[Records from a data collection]
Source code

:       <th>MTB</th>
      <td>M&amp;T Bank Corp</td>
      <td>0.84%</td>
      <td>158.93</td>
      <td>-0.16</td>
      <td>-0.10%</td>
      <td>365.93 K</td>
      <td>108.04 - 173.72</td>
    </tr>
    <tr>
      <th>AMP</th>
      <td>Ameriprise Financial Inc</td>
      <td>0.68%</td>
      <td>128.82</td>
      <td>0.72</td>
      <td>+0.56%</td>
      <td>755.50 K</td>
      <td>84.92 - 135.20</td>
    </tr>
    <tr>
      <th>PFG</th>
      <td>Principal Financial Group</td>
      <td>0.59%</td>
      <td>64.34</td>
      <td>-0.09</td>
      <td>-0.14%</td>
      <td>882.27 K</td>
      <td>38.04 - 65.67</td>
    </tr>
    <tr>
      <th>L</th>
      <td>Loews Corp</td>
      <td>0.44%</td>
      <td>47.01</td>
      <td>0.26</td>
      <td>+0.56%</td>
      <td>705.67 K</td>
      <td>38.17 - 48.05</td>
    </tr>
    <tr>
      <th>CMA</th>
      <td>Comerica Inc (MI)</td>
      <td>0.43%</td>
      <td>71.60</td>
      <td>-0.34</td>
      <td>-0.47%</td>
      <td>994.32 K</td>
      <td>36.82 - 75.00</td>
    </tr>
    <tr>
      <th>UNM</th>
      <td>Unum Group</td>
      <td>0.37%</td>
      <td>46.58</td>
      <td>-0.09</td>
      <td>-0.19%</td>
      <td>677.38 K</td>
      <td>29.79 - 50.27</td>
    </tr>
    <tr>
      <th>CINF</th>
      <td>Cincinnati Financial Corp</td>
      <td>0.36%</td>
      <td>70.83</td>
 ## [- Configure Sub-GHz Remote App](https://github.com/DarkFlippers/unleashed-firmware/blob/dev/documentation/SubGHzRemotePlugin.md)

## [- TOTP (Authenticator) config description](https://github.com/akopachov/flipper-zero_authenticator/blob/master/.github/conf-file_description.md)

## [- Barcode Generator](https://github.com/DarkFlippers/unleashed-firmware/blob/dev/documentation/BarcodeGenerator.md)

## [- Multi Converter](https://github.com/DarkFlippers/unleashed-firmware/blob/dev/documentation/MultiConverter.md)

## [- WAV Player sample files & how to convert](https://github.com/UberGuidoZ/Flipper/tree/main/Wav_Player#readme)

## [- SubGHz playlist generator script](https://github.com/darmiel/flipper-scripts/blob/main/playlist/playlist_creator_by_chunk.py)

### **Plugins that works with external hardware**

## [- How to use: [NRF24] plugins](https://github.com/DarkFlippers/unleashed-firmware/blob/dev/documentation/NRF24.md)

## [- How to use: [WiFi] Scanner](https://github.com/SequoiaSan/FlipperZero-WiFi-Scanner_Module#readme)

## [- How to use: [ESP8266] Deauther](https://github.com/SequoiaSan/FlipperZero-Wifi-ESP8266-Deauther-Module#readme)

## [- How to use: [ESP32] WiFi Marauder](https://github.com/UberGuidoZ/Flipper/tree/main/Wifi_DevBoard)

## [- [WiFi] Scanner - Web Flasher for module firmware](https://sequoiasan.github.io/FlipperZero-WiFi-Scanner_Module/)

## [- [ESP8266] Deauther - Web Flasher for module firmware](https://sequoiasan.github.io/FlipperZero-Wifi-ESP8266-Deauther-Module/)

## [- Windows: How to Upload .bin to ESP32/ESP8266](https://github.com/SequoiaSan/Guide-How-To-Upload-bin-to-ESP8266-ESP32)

* **Exercise goal**: Rewrite all of the records above, substituting "Online Flasher" for every occurrence of "Web Flasher" and leaving everything else unchanged.

* **Written response**:
Source code

:       <th>MTB</th>
      <td>M&amp;T Bank Corp</td>
      <td>0.84%</td>
      <td>158.93</td>
      <td>-0.16</td>
      <td>-0.10%</td>
      <td>365.93 K</td>
      <td>108.04 - 173.72</td>
    </tr>
    <tr>
      <th>AMP</th>
      <td>Ameriprise Financial Inc</td>
      <td>0.68%</td>
      <td>128.82</td>
      <td>0.72</td>
      <td>+0.56%</td>
      <td>755.50 K</td>
      <td>84.92 - 135.20</td>
    </tr>
    <tr>
      <th>PFG</th>
      <td>Principal Financial Group</td>
      <td>0.59%</td>
      <td>64.34</td>
      <td>-0.09</td>
      <td>-0.14%</td>
      <td>882.27 K</td>
      <td>38.04 - 65.67</td>
    </tr>
    <tr>
      <th>L</th>
      <td>Loews Corp</td>
      <td>0.44%</td>
      <td>47.01</td>
      <td>0.26</td>
      <td>+0.56%</td>
      <td>705.67 K</td>
      <td>38.17 - 48.05</td>
    </tr>
    <tr>
      <th>CMA</th>
      <td>Comerica Inc (MI)</td>
      <td>0.43%</td>
      <td>71.60</td>
      <td>-0.34</td>
      <td>-0.47%</td>
      <td>994.32 K</td>
      <td>36.82 - 75.00</td>
    </tr>
    <tr>
      <th>UNM</th>
      <td>Unum Group</td>
      <td>0.37%</td>
      <td>46.58</td>
      <td>-0.09</td>
      <td>-0.19%</td>
      <td>677.38 K</td>
      <td>29.79 - 50.27</td>
    </tr>
    <tr>
      <th>CINF</th>
      <td>Cincinnati Financial Corp</td>
      <td>0.36%</td>
      <td>70.83</td>
 ## [- Configure Sub-GHz Remote App](https://github.com/DarkFlippers/unleashed-firmware/blob/dev/documentation/SubGHzRemotePlugin.md)

## [- TOTP (Authenticator) config description](https://github.com/akopachov/flipper-zero_authenticator/blob/master/.github/conf-file_description.md)

## [- Barcode Generator](https://github.com/DarkFlippers/unleashed-firmware/blob/dev/documentation/BarcodeGenerator.md)

## [- Multi Converter](https://github.com/DarkFlippers/unleashed-firmware/blob/dev/documentation/MultiConverter.md)

## [- WAV Player sample files & how to convert](https://github.com/UberGuidoZ/Flipper/tree/main/Wav_Player#readme)

## [- SubGHz playlist generator script](https://github.com/darmiel/flipper-scripts/blob/main/playlist/playlist_creator_by_chunk.py)

### **Plugins that works with external hardware**

## [- How to use: [NRF24] plugins](https://github.com/DarkFlippers/unleashed-firmware/blob/dev/documentation/NRF24.md)

## [- How to use: [WiFi] Scanner](https://github.com/SequoiaSan/FlipperZero-WiFi-Scanner_Module#readme)

## [- How to use: [ESP8266] Deauther](https://github.com/SequoiaSan/FlipperZero-Wifi-ESP8266-Deauther-Module#readme)

## [- How to use: [ESP32] WiFi Marauder](https://github.com/UberGuidoZ/Flipper/tree/main/Wifi_DevBoard)

## [- [WiFi] Scanner - Online Flasher for module firmware](https://sequoiasan.github.io/FlipperZero-WiFi-Scanner_Module/)

## [- [ESP8266] Deauther - Online Flasher for module firmware](https://sequoiasan.github.io/FlipperZero-Wifi-ESP8266-Deauther-Module/)

## [- Windows: How to Upload .bin to ESP32/ESP8266](https://github.com/SequoiaSan/Guide-How-To-Upload-bin-to-ESP8266-ESP32)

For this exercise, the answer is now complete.